* [Explore the material]
1: In the article on ADHD waiting times, rewrite the passage from "UK Children with" to "bouts of anger.", changing "untreated ADHD" to "undiagnosed ADHD".
2: Write the next part of the article on ADHD waiting times, picking up after its final sentence.

* [Excerpted passage]
• The Gaudie

UK Children with ADHD Wait Up to Two Years for Diagnosis


Photo by Jesper Sehested (Flickr)

by Patrycja Domeradzka

Studies report that waiting times for children with ADHD are highly inconsistent, ranging from a few weeks to 18 months.


ADHD is a neurodevelopmental disorder characterised by inattentiveness, hyperactivity and impulsiveness. Given the right treatment, a person with ADHD could thrive in educational or professional settings. However, untreated ADHD severely impacts their ability to function, causing difficulties such as being unable to see tedious tasks through or carry out instructions, with a lack of risk assessment capability or excessive physical movement. Additionally, people with untreated ADHD might struggle in social situations, as well as experience violent mood swings and bouts of anger.


The disorder tends to start presenting in childhood. Untreated mental health conditions can have extremely negative impact on a child’s cognitive, social, and emotional development. The symptoms can also progress and persist into adulthood. Therefore, the National Institute for Health and Care Excellence recommends swift referral to a child mental health specialist. However, that is not typically the case.

* [Data excerpts]
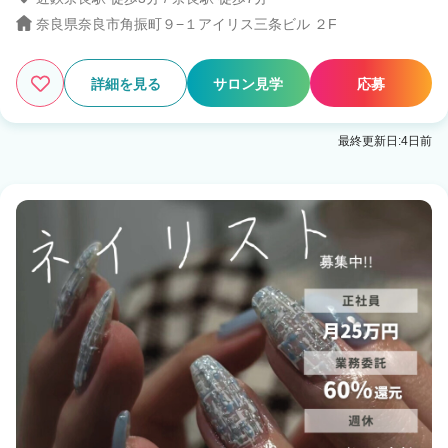
奈良県奈良市角振町９−１アイリス三条ビル ２F
2
この条件の求人数
件
詳細を見る
サロン見学
応募
検索する
最終更新日:4日前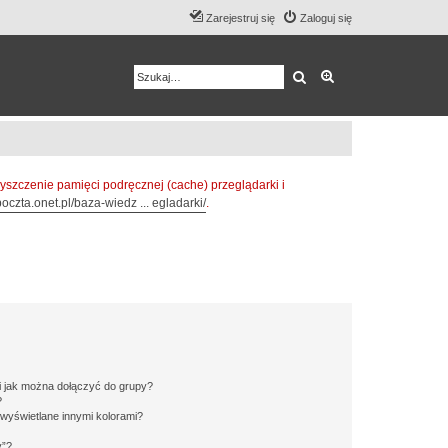
Zarejestruj się
Zaloguj się
Szukaj
Wyszukiwanie z
zczenie pamięci podręcznej (cache) przeglądarki i
oczta.onet.pl/baza-wiedz ... egladarki/
.
 i jak można dołączyć do grupy?
?
wyświetlane innymi kolorami?
y”?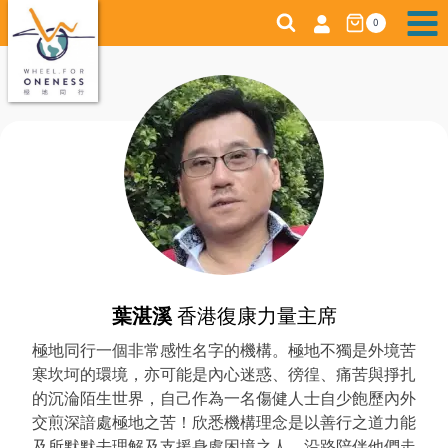
Skip
0
to
content
葉湛溪
香港復康力量主席
極地同行一個非常感性名字的機構。極地不獨是外境苦
寒坎坷的環境，亦可能是內心迷惑、徬徨、痛苦與掙扎
的沉淪陌生世界，自己作為一名傷健人士自少飽歷內外
交煎深諳處極地之苦！欣悉機構理念是以善行之道力能
及所默默去理解及支援身處困境之人，沿路陪伴他們走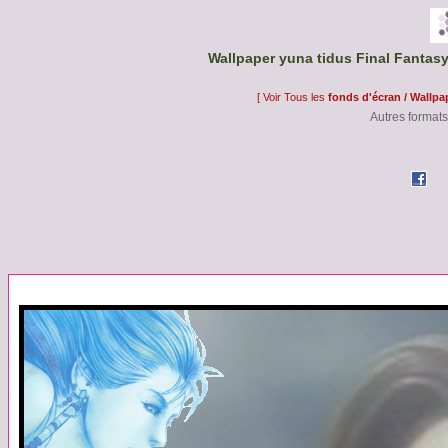
Wallpaper yuna tidus Final Fantasy
[ Voir Tous les
fonds d'écran / Wallpa
Autres formats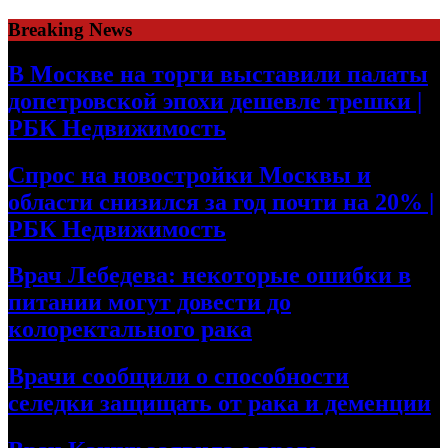
Skip
Breaking News
to
content
В Москве на торги выставили палаты
допетровской эпохи дешевле трешки |
РБК Недвижимость
Спрос на новостройки Москвы и
области снизился за год почти на 20% |
РБК Недвижимость
Врач Лебедева: некоторые ошибки в
питании могут довести до
колоректального рака
Врачи сообщили о способности
селедки защищать от рака и деменции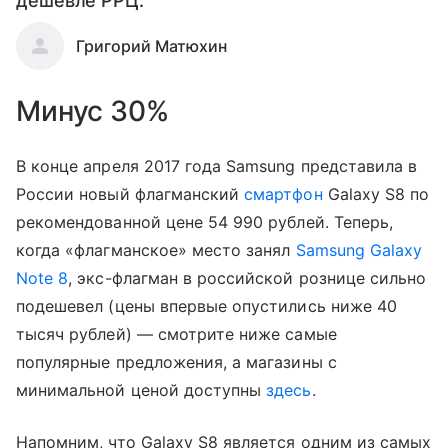
дешевле РРЦ.
Григорий Матюхин
Минус 30%
В конце апреля 2017 года Samsung представила в
России новый флагманский
смартфон
Galaxy S8 по
рекомендованной цене 54 990 рублей. Теперь,
когда «флагманское» место занял
Samsung Galaxy
Note 8
, экс-флагман в российской рознице сильно
подешевел (цены впервые опустились ниже 40
тысяч рублей) — смотрите ниже самые
популярные предложения, а магазины с
минимальной ценой доступны
здесь
.
Напомним, что Galaxy S8 является одним из самых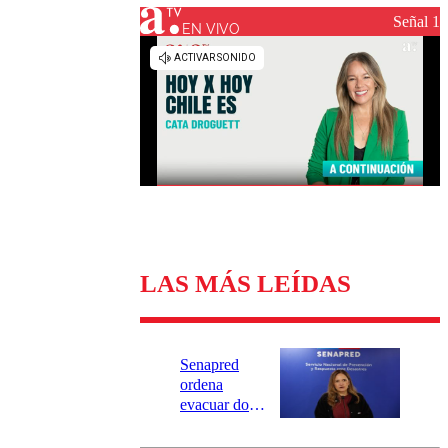
Universidad Católica
Política
Señal 1
Universidad de Chile
Sustentabilidad
EN VIVO
LAS MÁS LEÍDAS
Senapred
ordena
evacuar dos
sectores de
Carahue por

* [Answers by item number]
1:
UK Children with ADHD Wait Up to Two Years for Diagnosis


Photo by Jesper Sehested (Flickr)

by Patrycja Domeradzka

Studies report that waiting times for children with ADHD are highly inconsistent, ranging from a few weeks to 18 months.


ADHD is a neurodevelopmental disorder characterised by inattentiveness, hyperactivity and impulsiveness. Given the right treatment, a person with ADHD could thrive in educational or professional settings. However, undiagnosed ADHD severely impacts their ability to function, causing difficulties such as being unable to see tedious tasks through or carry out instructions, with a lack of risk assessment capability or excessive physical movement. Additionally, people with undiagnosed ADHD might struggle in social situations, as well as experience violent mood swings and bouts of anger.

2:
A study conducted by ICON Clinical Research have found that British children have to wait 18 months between their first GP visit and an actual diagnosis; the delay is partially due to the fact that children need to attend multiple visits before they receive a referral. In addition, once they do receive it, the waiting time for the appointment can be anywhere from 2 and 55 weeks. A Lifetime Lost, or A Lifetime Saved study reports that 9 in 10 children experiences anxiety or depression during this period. Almost half of them have considered self-harm.


It is quite important to note that diagnosing mental health conditions can be tricky. One cannot have blood work done or perform an X-Ray to diagnose. Misdiagnosis is a real concern that can prevent the patient from receiving an appropriate treatment. The stigma and misconceptions around ADHD are also at fault for delaying that process. All of these aforementioned factors mean that seeking out and receiving help puts a lot of pressure and stress on an already distressed child. This is precisely the reason why the process of diagnosis and creating a treatment plan should be as effective and supportive as possible.